My very first, and remaining, passion was, and therefore is, books. I read voraciously, and must have read in (almost) every genre over forty-odd years. First book, foisted on me with the instruction to “read it and I’ll ask you about it later” was The Hobbit. I loved it, and if you can forget the foisting and stern instruction, it was the first book I ever read of my own volition. I began a life-long trend.
First choices were, perhaps understandably, “stories”. Soon came novels, then books in a genre, and latterly factual, historical, travel, and biographies (within a strict field…or genre). But along the way there have been countless books read because they covered a particular, and often short-lived, interest of the moment.

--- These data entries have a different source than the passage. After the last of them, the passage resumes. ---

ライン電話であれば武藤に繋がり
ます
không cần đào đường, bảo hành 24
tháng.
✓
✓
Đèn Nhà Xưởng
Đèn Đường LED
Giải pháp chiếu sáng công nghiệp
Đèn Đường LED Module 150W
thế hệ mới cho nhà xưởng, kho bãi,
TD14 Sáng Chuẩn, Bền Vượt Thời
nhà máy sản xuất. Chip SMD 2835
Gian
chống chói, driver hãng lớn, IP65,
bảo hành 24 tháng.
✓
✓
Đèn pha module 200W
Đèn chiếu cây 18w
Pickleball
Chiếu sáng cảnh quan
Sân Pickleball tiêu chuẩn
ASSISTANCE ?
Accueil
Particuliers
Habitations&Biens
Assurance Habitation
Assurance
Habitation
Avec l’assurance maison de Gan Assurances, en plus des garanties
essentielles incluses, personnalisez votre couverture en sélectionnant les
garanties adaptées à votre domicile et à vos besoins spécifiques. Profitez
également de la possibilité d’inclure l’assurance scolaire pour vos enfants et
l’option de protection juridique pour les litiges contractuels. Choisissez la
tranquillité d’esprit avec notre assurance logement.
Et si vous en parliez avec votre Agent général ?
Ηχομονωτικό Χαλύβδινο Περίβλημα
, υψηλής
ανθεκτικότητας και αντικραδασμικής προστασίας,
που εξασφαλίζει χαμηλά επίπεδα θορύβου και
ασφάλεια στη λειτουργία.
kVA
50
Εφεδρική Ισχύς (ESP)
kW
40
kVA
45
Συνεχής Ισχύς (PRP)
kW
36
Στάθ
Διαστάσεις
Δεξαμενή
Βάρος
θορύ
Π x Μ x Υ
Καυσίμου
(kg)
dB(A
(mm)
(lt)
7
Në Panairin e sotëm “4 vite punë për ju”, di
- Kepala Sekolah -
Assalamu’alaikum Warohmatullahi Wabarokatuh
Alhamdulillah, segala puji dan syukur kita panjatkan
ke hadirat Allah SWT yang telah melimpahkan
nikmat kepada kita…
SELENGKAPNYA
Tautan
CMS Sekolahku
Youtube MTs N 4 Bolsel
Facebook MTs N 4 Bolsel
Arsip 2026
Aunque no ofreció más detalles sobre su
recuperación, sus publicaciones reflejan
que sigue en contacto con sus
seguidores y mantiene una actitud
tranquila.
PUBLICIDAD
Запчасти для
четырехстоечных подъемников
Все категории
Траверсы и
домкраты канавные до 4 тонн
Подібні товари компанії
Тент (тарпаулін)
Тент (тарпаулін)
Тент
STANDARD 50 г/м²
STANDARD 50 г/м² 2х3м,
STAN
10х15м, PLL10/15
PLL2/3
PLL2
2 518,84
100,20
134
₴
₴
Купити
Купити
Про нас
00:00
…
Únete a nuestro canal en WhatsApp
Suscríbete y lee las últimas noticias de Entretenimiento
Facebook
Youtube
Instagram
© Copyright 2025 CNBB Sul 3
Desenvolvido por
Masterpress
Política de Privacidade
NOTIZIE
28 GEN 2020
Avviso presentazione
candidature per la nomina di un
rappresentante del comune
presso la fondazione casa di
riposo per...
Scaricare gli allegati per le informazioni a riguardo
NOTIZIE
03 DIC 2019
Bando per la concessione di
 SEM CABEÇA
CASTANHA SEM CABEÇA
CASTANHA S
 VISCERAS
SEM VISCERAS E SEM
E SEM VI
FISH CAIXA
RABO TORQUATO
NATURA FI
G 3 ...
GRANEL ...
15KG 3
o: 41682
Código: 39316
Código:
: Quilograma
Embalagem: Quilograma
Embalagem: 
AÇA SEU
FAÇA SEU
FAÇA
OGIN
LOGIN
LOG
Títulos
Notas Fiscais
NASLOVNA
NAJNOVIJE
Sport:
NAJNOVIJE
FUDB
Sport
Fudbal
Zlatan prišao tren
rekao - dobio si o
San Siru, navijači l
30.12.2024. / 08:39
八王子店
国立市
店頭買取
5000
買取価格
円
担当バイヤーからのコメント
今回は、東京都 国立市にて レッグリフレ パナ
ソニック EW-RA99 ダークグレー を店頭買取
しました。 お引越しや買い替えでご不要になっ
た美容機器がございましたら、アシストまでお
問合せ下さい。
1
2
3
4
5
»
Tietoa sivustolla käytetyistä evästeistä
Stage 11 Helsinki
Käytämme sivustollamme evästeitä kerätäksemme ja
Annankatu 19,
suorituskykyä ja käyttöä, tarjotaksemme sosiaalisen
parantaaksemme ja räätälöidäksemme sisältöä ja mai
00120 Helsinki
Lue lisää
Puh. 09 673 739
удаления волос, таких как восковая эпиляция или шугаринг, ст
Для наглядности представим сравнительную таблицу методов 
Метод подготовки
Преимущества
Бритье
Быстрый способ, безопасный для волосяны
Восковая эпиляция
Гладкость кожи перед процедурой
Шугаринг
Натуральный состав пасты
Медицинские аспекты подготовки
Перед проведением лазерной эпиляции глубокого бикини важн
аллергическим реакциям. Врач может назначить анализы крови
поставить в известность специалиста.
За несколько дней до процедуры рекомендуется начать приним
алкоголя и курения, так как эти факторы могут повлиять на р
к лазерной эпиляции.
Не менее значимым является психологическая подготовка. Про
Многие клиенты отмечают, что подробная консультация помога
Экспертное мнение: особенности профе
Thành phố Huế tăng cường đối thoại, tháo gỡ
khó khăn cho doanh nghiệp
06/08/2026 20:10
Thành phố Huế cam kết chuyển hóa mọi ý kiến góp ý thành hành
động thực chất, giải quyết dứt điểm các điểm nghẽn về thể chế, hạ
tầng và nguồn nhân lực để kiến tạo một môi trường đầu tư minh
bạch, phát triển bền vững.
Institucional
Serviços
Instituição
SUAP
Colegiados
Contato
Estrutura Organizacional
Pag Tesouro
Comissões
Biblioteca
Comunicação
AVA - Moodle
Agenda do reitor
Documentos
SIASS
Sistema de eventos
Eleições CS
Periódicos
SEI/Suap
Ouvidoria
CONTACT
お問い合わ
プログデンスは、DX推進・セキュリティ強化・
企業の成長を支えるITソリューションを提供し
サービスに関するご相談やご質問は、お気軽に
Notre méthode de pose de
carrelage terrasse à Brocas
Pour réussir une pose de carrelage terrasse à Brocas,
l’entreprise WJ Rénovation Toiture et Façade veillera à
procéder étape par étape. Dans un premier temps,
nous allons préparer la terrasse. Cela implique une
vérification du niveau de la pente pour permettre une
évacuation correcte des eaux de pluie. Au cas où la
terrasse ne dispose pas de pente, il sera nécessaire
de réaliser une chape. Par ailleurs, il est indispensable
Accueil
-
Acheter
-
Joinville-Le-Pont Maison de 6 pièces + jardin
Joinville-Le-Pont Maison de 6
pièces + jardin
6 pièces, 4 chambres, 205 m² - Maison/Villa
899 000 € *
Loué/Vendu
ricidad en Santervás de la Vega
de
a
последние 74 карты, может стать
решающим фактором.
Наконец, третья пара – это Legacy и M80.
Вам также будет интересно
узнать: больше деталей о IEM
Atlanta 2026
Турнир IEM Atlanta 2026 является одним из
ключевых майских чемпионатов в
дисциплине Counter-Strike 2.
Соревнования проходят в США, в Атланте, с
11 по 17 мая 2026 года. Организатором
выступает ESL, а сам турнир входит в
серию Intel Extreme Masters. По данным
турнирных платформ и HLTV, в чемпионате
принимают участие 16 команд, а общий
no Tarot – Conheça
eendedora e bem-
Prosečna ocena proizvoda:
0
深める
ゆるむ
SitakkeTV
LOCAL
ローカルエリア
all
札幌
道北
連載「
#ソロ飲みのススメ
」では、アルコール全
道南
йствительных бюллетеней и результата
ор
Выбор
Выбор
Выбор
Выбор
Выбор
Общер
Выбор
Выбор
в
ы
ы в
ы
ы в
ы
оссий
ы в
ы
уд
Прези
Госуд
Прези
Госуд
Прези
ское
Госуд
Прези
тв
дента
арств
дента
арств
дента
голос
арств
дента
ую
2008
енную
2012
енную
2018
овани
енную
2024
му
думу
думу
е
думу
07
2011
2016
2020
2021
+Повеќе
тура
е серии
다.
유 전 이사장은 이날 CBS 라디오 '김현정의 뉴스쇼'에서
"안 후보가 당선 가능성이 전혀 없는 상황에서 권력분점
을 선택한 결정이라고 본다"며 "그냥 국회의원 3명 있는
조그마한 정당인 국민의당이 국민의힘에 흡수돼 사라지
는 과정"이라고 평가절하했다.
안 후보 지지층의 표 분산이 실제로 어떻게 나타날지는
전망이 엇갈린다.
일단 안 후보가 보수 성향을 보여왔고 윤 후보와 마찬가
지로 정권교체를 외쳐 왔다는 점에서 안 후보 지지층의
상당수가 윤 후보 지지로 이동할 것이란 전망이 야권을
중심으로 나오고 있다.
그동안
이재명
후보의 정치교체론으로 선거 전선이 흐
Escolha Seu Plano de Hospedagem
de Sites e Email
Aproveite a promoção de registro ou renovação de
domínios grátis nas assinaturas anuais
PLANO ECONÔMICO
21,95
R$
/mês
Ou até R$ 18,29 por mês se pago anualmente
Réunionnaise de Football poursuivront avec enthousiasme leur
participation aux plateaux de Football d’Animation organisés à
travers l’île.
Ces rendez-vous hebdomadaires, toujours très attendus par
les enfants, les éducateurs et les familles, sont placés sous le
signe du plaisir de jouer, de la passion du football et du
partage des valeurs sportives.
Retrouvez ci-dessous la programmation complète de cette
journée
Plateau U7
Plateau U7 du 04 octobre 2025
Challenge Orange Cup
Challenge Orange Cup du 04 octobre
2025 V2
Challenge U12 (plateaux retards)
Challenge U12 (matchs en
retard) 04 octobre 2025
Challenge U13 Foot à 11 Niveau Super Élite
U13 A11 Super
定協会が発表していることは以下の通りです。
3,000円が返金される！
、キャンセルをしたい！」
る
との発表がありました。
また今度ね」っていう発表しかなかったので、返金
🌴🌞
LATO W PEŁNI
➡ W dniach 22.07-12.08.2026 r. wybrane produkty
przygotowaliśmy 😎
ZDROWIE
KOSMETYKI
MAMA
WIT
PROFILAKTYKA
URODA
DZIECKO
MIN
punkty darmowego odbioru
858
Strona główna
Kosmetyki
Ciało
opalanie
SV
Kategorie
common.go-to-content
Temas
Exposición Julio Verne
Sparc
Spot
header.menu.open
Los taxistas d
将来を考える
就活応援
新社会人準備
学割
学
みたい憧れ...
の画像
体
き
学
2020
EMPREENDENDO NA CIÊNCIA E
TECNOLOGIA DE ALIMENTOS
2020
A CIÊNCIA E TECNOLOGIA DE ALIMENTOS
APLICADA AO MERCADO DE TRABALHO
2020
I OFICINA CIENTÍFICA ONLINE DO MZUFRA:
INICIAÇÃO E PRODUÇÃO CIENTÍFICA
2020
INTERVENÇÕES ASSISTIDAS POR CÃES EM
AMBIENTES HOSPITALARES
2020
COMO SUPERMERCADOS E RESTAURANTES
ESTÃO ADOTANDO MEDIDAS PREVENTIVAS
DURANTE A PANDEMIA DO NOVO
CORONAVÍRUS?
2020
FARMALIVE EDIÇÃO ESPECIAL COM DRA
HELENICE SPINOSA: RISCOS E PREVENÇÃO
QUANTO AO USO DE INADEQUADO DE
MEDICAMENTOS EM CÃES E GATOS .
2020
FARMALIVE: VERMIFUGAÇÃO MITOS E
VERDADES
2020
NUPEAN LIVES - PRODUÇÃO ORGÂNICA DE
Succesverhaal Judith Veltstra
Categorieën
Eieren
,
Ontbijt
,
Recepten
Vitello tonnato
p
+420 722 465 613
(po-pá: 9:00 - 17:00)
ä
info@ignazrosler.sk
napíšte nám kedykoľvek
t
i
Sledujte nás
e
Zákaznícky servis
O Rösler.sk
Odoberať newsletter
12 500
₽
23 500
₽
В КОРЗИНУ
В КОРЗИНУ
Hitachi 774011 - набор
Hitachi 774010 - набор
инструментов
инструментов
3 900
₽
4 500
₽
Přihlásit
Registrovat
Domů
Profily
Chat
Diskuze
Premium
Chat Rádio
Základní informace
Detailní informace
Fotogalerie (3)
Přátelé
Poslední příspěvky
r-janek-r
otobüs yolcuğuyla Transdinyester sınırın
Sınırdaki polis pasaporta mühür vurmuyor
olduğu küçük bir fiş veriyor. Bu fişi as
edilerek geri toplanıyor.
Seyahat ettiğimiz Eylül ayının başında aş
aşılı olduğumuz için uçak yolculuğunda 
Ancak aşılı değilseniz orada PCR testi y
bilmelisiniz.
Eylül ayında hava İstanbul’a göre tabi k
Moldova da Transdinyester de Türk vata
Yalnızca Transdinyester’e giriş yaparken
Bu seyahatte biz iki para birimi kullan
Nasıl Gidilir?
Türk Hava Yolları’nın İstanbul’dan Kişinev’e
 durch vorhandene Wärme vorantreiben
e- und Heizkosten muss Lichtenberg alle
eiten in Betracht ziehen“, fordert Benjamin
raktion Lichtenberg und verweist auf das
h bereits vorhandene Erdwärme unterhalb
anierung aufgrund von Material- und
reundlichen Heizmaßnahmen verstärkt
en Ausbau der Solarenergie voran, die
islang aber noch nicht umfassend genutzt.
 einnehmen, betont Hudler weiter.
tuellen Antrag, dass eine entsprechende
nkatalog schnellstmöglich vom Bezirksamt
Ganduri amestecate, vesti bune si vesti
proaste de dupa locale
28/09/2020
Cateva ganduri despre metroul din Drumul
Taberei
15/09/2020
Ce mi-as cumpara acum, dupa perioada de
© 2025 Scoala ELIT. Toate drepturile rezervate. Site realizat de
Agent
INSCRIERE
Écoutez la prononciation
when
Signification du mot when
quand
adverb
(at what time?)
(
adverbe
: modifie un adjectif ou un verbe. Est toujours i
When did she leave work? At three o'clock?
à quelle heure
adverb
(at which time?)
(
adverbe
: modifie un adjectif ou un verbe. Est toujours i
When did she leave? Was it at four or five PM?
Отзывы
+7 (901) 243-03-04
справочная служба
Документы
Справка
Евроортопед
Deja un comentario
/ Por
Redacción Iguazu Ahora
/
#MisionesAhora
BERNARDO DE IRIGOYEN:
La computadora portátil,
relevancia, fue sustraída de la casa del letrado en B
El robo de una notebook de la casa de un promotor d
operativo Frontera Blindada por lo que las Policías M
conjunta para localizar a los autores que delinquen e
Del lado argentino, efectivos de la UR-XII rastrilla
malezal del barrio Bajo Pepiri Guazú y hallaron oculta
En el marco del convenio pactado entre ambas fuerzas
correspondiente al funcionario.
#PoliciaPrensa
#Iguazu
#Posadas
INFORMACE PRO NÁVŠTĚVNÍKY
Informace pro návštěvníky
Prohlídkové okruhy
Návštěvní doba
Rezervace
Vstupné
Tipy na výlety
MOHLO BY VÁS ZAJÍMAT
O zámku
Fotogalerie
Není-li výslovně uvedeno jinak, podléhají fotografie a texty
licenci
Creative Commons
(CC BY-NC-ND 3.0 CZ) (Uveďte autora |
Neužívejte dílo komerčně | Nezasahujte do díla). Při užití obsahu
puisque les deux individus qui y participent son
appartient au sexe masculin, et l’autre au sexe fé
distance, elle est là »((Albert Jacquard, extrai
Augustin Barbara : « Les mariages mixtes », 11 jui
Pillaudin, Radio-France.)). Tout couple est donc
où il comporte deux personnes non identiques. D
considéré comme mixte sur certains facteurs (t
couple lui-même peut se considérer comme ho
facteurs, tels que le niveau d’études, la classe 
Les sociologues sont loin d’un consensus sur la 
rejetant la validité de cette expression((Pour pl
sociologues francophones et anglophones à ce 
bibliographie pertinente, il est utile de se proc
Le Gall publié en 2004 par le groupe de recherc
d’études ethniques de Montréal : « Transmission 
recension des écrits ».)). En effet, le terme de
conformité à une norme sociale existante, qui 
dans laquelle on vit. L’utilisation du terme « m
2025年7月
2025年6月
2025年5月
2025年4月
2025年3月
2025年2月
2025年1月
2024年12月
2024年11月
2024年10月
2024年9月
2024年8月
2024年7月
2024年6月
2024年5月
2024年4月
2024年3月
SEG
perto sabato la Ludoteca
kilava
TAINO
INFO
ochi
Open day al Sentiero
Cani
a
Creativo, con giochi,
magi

It became the “what I do” scenario…get interested…search for everything on the subject…buy,borrow, steal as many of the list as possible and ingest them like food.
Woodturning brought a whole new category of books into the vast collection. But there was a glaring problem; they were quite specifically about woodturning. They were, are, books about woodturning, for woodturners, by woodturners. This is all well and good when you are new to the craft, it serves to illustrate not only technique and common practice, but serve as sources of inspiration…”I’ll have a go at one of those”, but what was there beyond these books? In truth precious little. The books of Tony Boase, perhaps, expand a little, and add vast interest by giving snapshots of the lives and practices of the turners in the public eye…and a couple not so publicly prominent. So you reach a point where there seems nothing left to read, nothing on a wider plain, nothing broader in stroke and intention. So what next?
Well next was nothing actually. I still searched and collected missing books, and read and enjoyed them as they arrived, but that’s as far as it went. And then…
And then as interest in the wider questions grew, another avenue of possibilities opened up.
Quite some time ago I had read somewhere, I forget where, about a book which sounded interesting, but a quick search proved fruitless, and so I forgot it for a while. But to a book-lover a lost book is like a drug, and the title will pop into mind every so often. The title of this book did just that only last week. So I did another search…and there it was! Brand new, slightly soiled (or so it claimed), and at a bargain price. Happy days. Book ordered.
And then, of all the coincidences, into my email folder pops a scanned copy of the first pages! I won’t name the sender in case the copyright holder is reading! But I thanked him and he knows I appreciated it. But I couldn’t bring myself to actually read the PDF version, knowing the hard copy was on its way. Well it arrived this morning…and I’ve read the introduction and first chapter, and it was well worth the wait.
It’s available on Amazon, and if you wish to expand your understanding of what we do, why we do it, what it is and why, I can only suggest it will be well worth the £10 or so…the first chapter alone is worth the money. And I can’t wait to read the others.